# Estimate Multivariate Normal or StudentT distribution parameters for three dimensional data

hi,

i acquired data using an MEG / EEG from a number of participants. for each participant, i have a matrix of data with the shape `(n_channels, n_samples)`, where `n_channels` is the number of electrodes or magnetometers i acquired the data from and `n_samples` are voltages or magnetic field strength that i measured every `x` ms (typically 1ms or 10ms)…

the data in the matrix are averaged data from a number of events that all happened at the same time. for instance, i know that at sample 20, an image was shown to the participants.

i thus concatenate the data over all participants, so i have a 3d matrix of the shape `(n_participants, n_channels, n_samples)`. What I want is an estimate of the mean at each of the samples and channels.

with the help of @jlindbloom, i came up with this model, that works quite nicely (the scale of the data is in the range of 1e-12, so i need the normalizing):

``````nu_min=2.5,
nu_mean=30

norm_factor = np.std(data)

with pm.Model() as model:
n_channels = data.shape[1]
n_samples = data.shape[2]

mu_normalized = pm.Normal('mu normalized', mu=0, sigma=1,
shape=(n_channels, n_samples))
mu = pm.Deterministic('mu', mu_normalized * norm_factor)
std_normalized = pm.Uniform('std normalized', lower=1e-1, upper=1e1,
shape=(n_channels, 1))
std = pm.Deterministic('std', std_normalized * norm_factor)
nu = pm.Exponential('nu', 1 / (nu_mean - nu_min),
shape=(n_channels, 1)) + nu_min

modeled_data = pm.StudentT('modeled', mu=mu, nu=nu, sigma=std,
observed=data)
``````

as i said, this works really well.

but the thing is: the model assumes that the covariance of the channels is diagonal. and this is not the case. the correlation is actually quite high and i would like to factor this into my model.

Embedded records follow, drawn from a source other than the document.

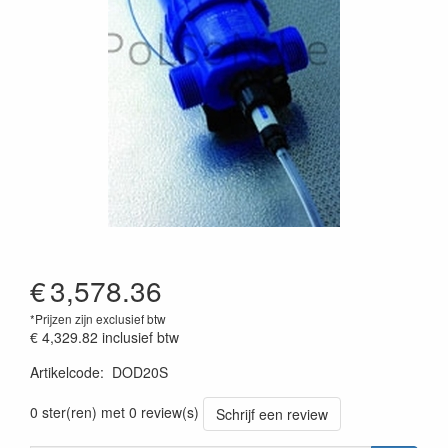
€
3,578.36
*Prijzen zijn exclusief btw
€ 4,329.82
inclusief btw
Artikelcode
:
DOD20S
Prijszetting 20230418
0 ster(ren) met 0 review(s)
Schrijf een review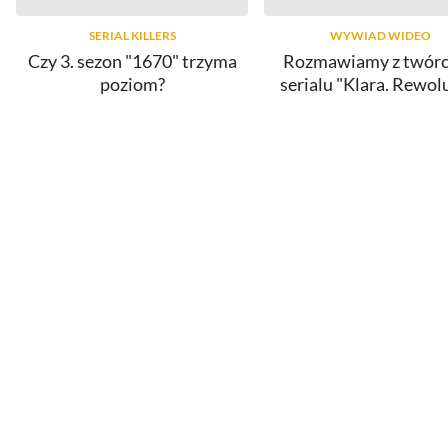
SERIAL KILLERS
WYWIAD WIDEO
Czy 3. sezon "1670" trzyma
Rozmawiamy z twór
poziom?
serialu "Klara. Rewol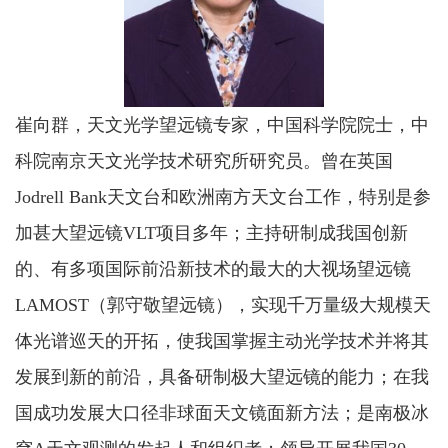
崔向群
，
天文光学望远镜专家，
中国科学院院士，中
科院南京天文光学技术研究所研究员。曾在英国
Jodrell Bank
天文台和欧洲南方天文台工作，特别是参
加
甚大望远镜
VLT项目多年；主持研制成我国创新
的、有多项国际前沿新技术的最大的大视场望远镜
LAMOST
（郭守敬望
远镜
）
，实现千万量级大规模天
体光谱巡天的开拓，使我国掌握主动光学技术并
将其
发展到新的前沿，具备研制极大望远镜的能力；
在我
国成功发展大口径非球面天文镜面
新方法
；是南极冰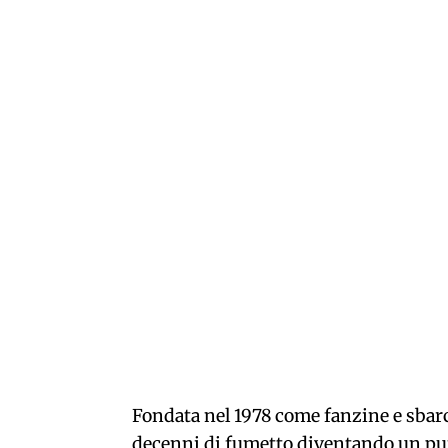
Fondata nel 1978 come fanzine e sbarc
decenni di fumetto diventando un punt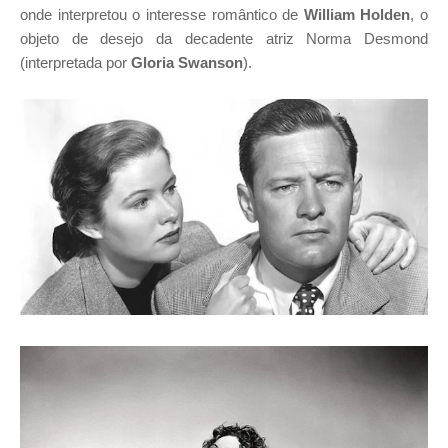
onde interpretou o interesse romântico de
William Holden
, o
objeto de desejo da decadente atriz Norma Desmond
(interpretada por
Gloria Swanson
).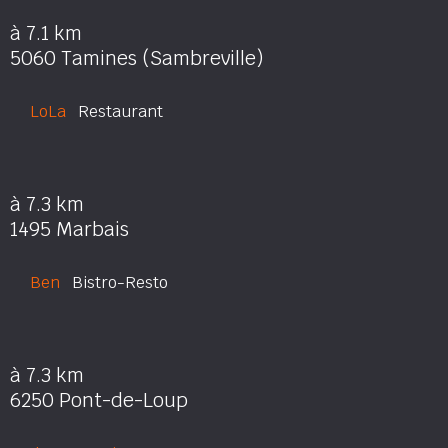
à 7.1 km
5060 Tamines (Sambreville)
LoLa
Restaurant
à 7.3 km
1495 Marbais
Ben
Bistro-Resto
à 7.3 km
6250 Pont-de-Loup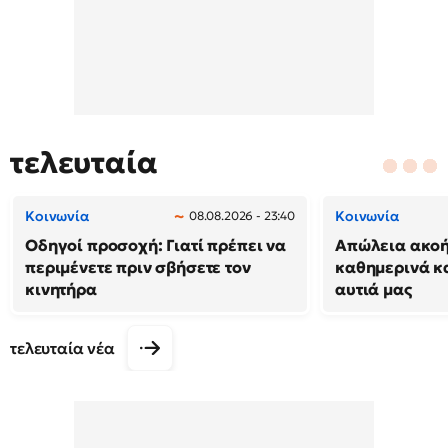
τελευταία
Κοινωνία
Κοινωνία
08.08.2026 - 23:40
Οδηγοί προσοχή: Γιατί πρέπει να
Απώλεια ακοή
περιμένετε πριν σβήσετε τον
καθημερινά κ
κινητήρα
αυτιά μας
τελευταία νέα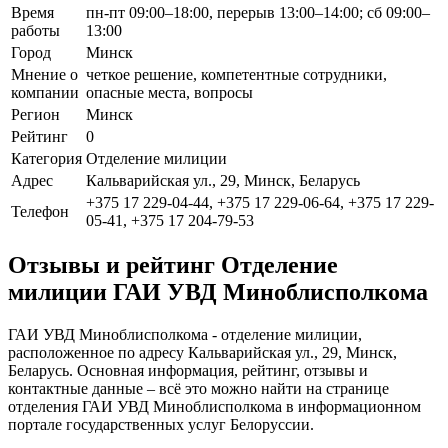
Время
пн-пт 09:00–18:00, перерыв 13:00–14:00; сб 09:00–
работы
13:00
Город
Минск
Мнение о
четкое решение, компетентные сотрудники,
компании
опасные места, вопросы
Регион
Минск
Рейтинг
0
Категория
Отделение милиции
Адрес
Кальварийская ул., 29, Минск, Беларусь
+375 17 229-04-44, +375 17 229-06-64, +375 17 229-
Телефон
05-41, +375 17 204-79-53
Отзывы и рейтинг Отделение
милиции ГАИ УВД Миноблисполкома
ГАИ УВД Миноблисполкома - отделение милиции,
расположенное по адресу Кальварийская ул., 29, Минск,
Беларусь. Основная информация, рейтинг, отзывы и
контактные данные – всё это можно найти на странице
отделения ГАИ УВД Миноблисполкома в информационном
портале государственных услуг Белоруссии.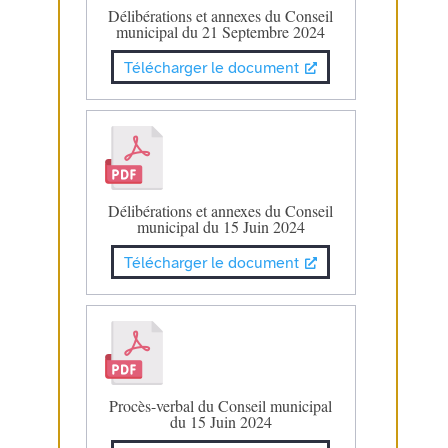
Délibérations et annexes du Conseil
municipal du 21 Septembre 2024
Télécharger le document
Délibérations et annexes du Conseil
municipal du 15 Juin 2024
Télécharger le document
Procès-verbal du Conseil municipal
du 15 Juin 2024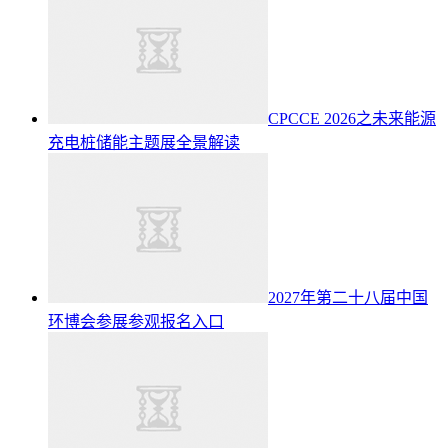
CPCCE 2026之未来能源
充电桩储能主题展全景解读
2027年第二十八届中国
环博会参展参观报名入口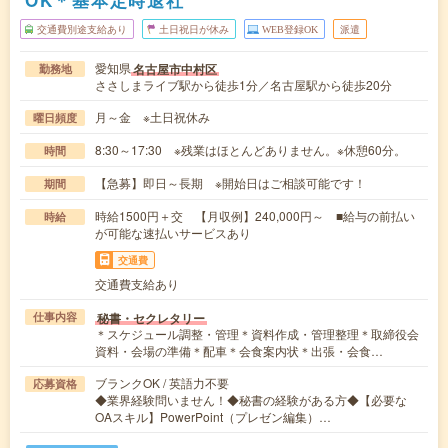
OK＊基本定時退社
交通費別途支給あり
土日祝日が休み
WEB登録OK
派遣
愛知県
名古屋市中村区
勤務地
ささしまライブ駅から徒歩1分／名古屋駅から徒歩20分
月～金 ※土日祝休み
曜日頻度
8:30～17:30 ※残業はほとんどありません。※休憩60分。
時間
【急募】即日～長期 ※開始日はご相談可能です！
期間
時給1500円＋交 【月収例】240,000円～ ■給与の前払い
時給
が可能な速払いサービスあり
交通費
交通費支給あり
秘書・セクレタリー
仕事内容
＊スケジュール調整・管理＊資料作成・管理整理＊取締役会
資料・会場の準備＊配車＊会食案内状＊出張・会食…
ブランクOK / 英語力不要
応募資格
◆業界経験問いません！◆秘書の経験がある方◆【必要な
OAスキル】PowerPoint（プレゼン編集）…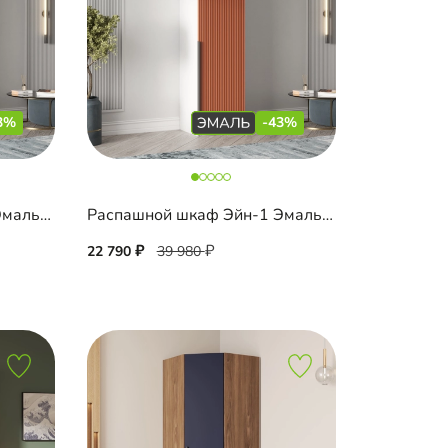
3%
-43%
Распашной шкаф Эйн-1 Эмаль Декор 3
Распашной шкаф Эйн-1 Эмаль Декор 2
22 790
39 980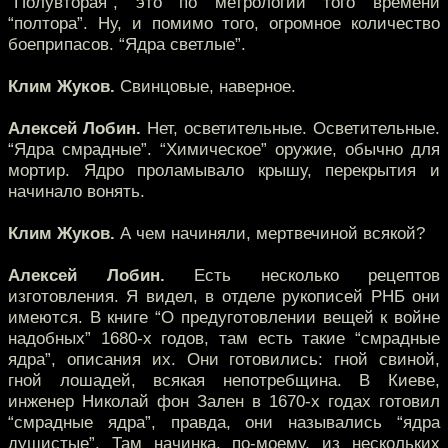
“Полувторая”, это по метрологии того времени
“полтора”. Ну, и помимо того, огромное количество
боеприпасов. “Ядра светлые”.
Клим Жуков.
Свинцовые, наверное.
Алексей Лобин.
Нет, осветительные. Осветительные.
“Ядра смрадные”. “Химическое” оружие, обычно для
мортир. Ядро проламывало крышу, перекрытия и
начинало вонять.
Клим Жуков.
А чем начиняли, мертвечиной всякой?
Алексей Лобин.
Есть несколько рецептов
изготовления. Я видел, в отделе рукописей РНБ они
имеются. В книге “О предуготовлении вещей к войне
надобных” 1680-х годов, там есть такие “смрадные
ядра”, описания их. Они готовились: гной свиной,
гной лошадей, всякая непотребщина. В Киеве,
инженер Николай фон Зален в 1670-х годах готовил
“смрадные ядра”, правда, они назывались “ядра
душистые”. Там начинка, по-моему, из нескольких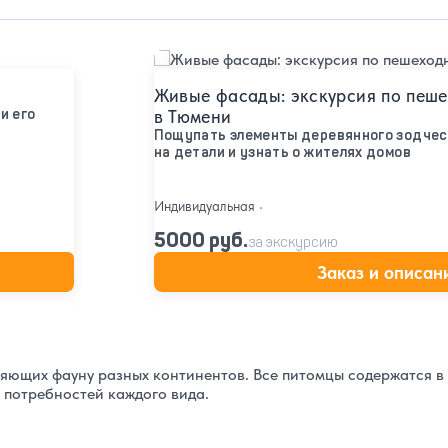
Подробнее
Живые фасады: экскурсия по пеше
и его
в Тюмени
Пощупать элементы деревянного зодчес
на детали и узнать о жителях домов
Индивидуальная
•
5000 руб.
за экскурсию
Заказ и описан
ляющих фауну разных континентов. Все питомцы содержатся в
 потребностей каждого вида.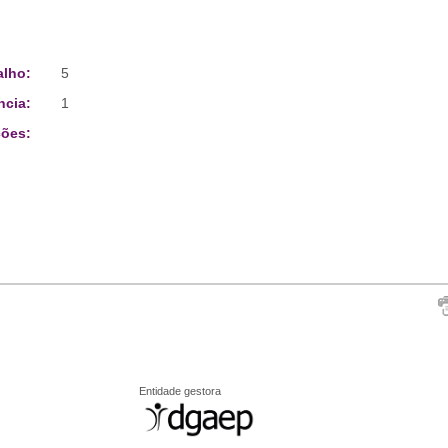
alho:
5
ncia:
1
ões:
Entidade gestora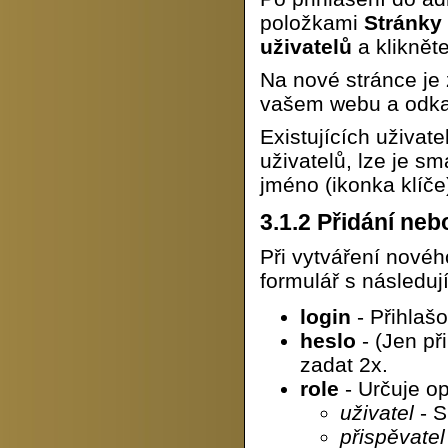
položkami
Stránky
uživatelů
a kliknět
Na nové stránce je
vašem webu a odk
Existujících uživat
uživatelů, lze je s
jméno (ikonka klíče
3.1.2
Přidání nebo
Při vytváření nového
formulář s následují
login
- Přihlašo
heslo
- (Jen př
zadat 2x.
role
- Určuje op
uživatel
- S
přispěvatel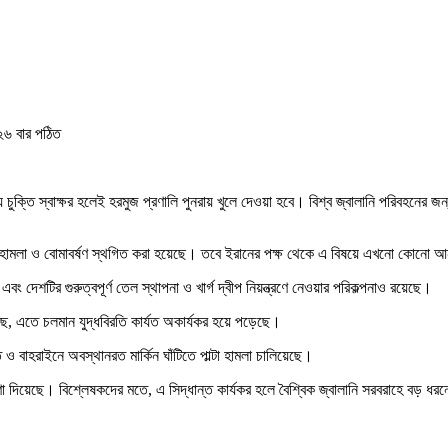
৬ বার পঠিত
 মধ্যে চুক্তি স্বাক্ষর হলেই হরমুজ প্রণালি পুনরায় খুলে দেওয়া হবে। বিশ্ব জ্বালানি পরিবহনের
িক হামলা ও বোমাবর্ষণ স্থগিত করা হয়েছে। তবে ইরানের পক্ষ থেকে এ বিষয়ে এখনো কোনো আনু
ং দেশটির গুরুত্বপূর্ণ তেল স্থাপনা ও খার্গ দ্বীপ নিয়ন্ত্রণে নেওয়ার পরিকল্পনাও রয়েছে।
 বলেছে, এতে চলমান যুদ্ধবিরতি কার্যত অকার্যকর হয়ে পড়েছে।
ও বাহরাইনে অবস্থানরত মার্কিন ঘাঁটিতে পাল্টা হামলা চালিয়েছে।
া দিয়েছে। বিশ্লেষকদের মতে, এ সিদ্ধান্ত কার্যকর হলে বৈশ্বিক জ্বালানি সরবরাহে বড় ধ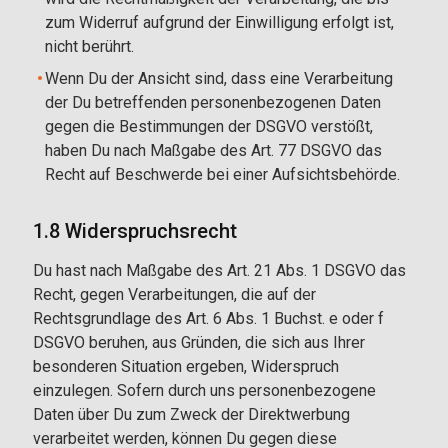
zum Widerruf aufgrund der Einwilligung erfolgt ist,
nicht berührt.
Wenn Du der Ansicht sind, dass eine Verarbeitung
der Du betreffenden personenbezogenen Daten
gegen die Bestimmungen der DSGVO verstößt,
haben Du nach Maßgabe des Art. 77 DSGVO das
Recht auf Beschwerde bei einer Aufsichtsbehörde.
1.8 Widerspruchsrecht
Du hast nach Maßgabe des Art. 21 Abs. 1 DSGVO das
Recht, gegen Verarbeitungen, die auf der
Rechtsgrundlage des Art. 6 Abs. 1 Buchst. e oder f
DSGVO beruhen, aus Gründen, die sich aus Ihrer
besonderen Situation ergeben, Widerspruch
einzulegen. Sofern durch uns personenbezogene
Daten über Du zum Zweck der Direktwerbung
verarbeitet werden, können Du gegen diese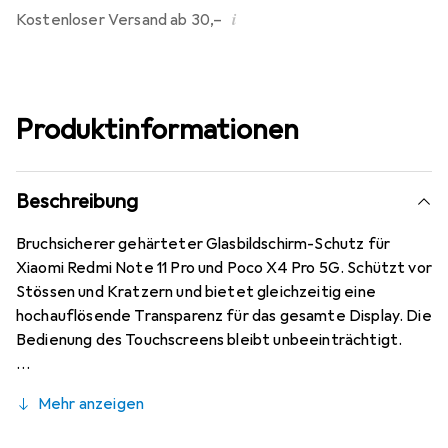
i
Kostenloser Versand ab 30,–
Produktinformationen
Beschreibung
Bruchsicherer gehärteter Glasbildschirm-Schutz für
Xiaomi Redmi Note 11 Pro und Poco X4 Pro 5G. Schützt vor
Stössen und Kratzern und bietet gleichzeitig eine
hochauflösende Transparenz für das gesamte Display. Die
Bedienung des Touchscreens bleibt unbeeinträchtigt.
Mehr anzeigen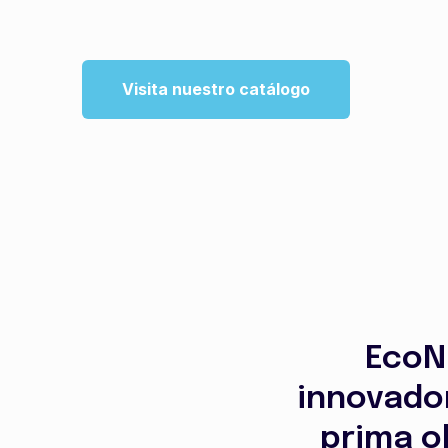
Visita nuestro catálogo
EcoN
innovador
prima ob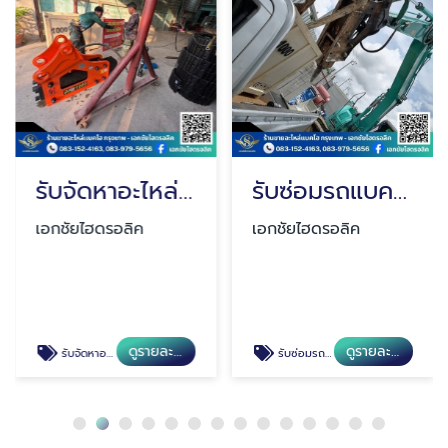
รับจัดหาอะไหล่รถแบคโฮทุกชนิด
รับซ่อมรถแบคโฮนอกสถานที่
เอกชัยไฮดรอลิค
เอกชัยไฮดรอลิค
ดูรายละเอียด
ดูรายละเอียด
รับจัดหาอะไหล่รถแบคโฮทุกชนิด
รับซ่อมรถแบคโฮนอกสถานที่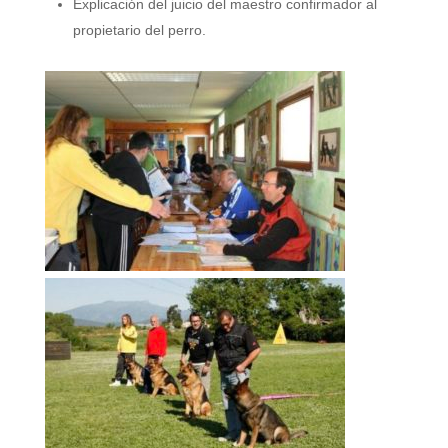
Explicación del juicio del maestro confirmador al
propietario del perro.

following a suggestion by @jlindbloom , i came up with this:

``````with pm.Model() as model:
n_channels = data.shape[1]
n_samples = data.shape[2]

mu_normalized = pm.Normal('mu normalized', mu=0, sigma=1,
shape=(n_channels, n_samples))
mu = pm.Deterministic('mu', mu_normalized * norm_factor)

chol_normalized, corr, stds_normalized = pm.LKJCholeskyCov(
'chol_normalized', n=2, eta=2.0, sd_dist=pm.Exponential.dist(1.0),
compute_corr=True
)

nu = pm.Exponential('nu', 1 / (nu_mean - nu_min),
shape=(n_channels, 1)) + nu_min

chol = pm.Deterministic('chol', chol_normalized * norm_factor)
stds = pm.Deterministic('stds', stds_normalized * norm_factor)
cov = pm.Deterministic('cov', chol.dot(chol.T))

modeled_data = pm.MvNormal('modeled', mu=mu, chol=chol,
observed=data, shape=(n_channels, n_samples))
``````

however, when i try to run this, i get the following error:

``````  File "home/bla/.venv/lib/python3.9/site-packages/pymc3/distributions/multivariate.py", line 116, in _quaddist
raise ValueError("Invalid dimension for value: %s" % value.ndim)
ValueError: Invalid dimension for value: 3
``````

i tried to pin down the error and it seems that, opposed to the `pm.StudenT` distribution, the multivariate ones do not allow a third dimension in the input.

how can i solve this? one possibility would be to fit the model separately for each channel. but i have the strong assumption that the covariance matrix is constant over time, so i would prefer to estimate for all my data.